◆ Extracted page text data ◆
------------------------------------
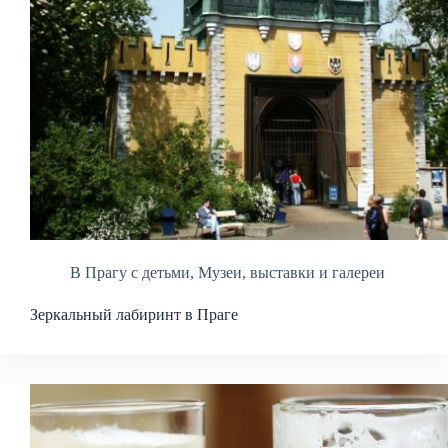
В Прагу с детьми
,
Музеи, выставки и галереи
Зеркальный лабиринт в Праге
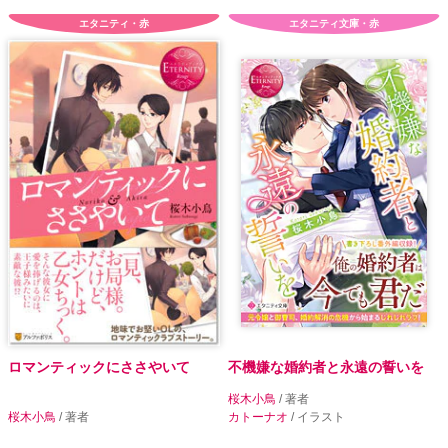
エタニティ・赤
エタニティ文庫・赤
ロマンティックにささやいて
不機嫌な婚約者と永遠の誓いを
桜木小鳥
/ 著者
桜木小鳥
/ 著者
カトーナオ
/ イラスト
------------------------------------
◆ Problem statement ◆
Output each record above word for word, leaving out images.

◆ Solution for this exercise ◆
В Прагу с детьми
,
Музеи, выставки и галереи
Зеркальный лабиринт в Праге
エタニティ・赤
エタニティ文庫・赤
ロマンティックにささやいて
不機嫌な婚約者と永遠の誓いを
桜木小鳥
/ 著者
桜木小鳥
/ 著者
カトーナオ
/ イラスト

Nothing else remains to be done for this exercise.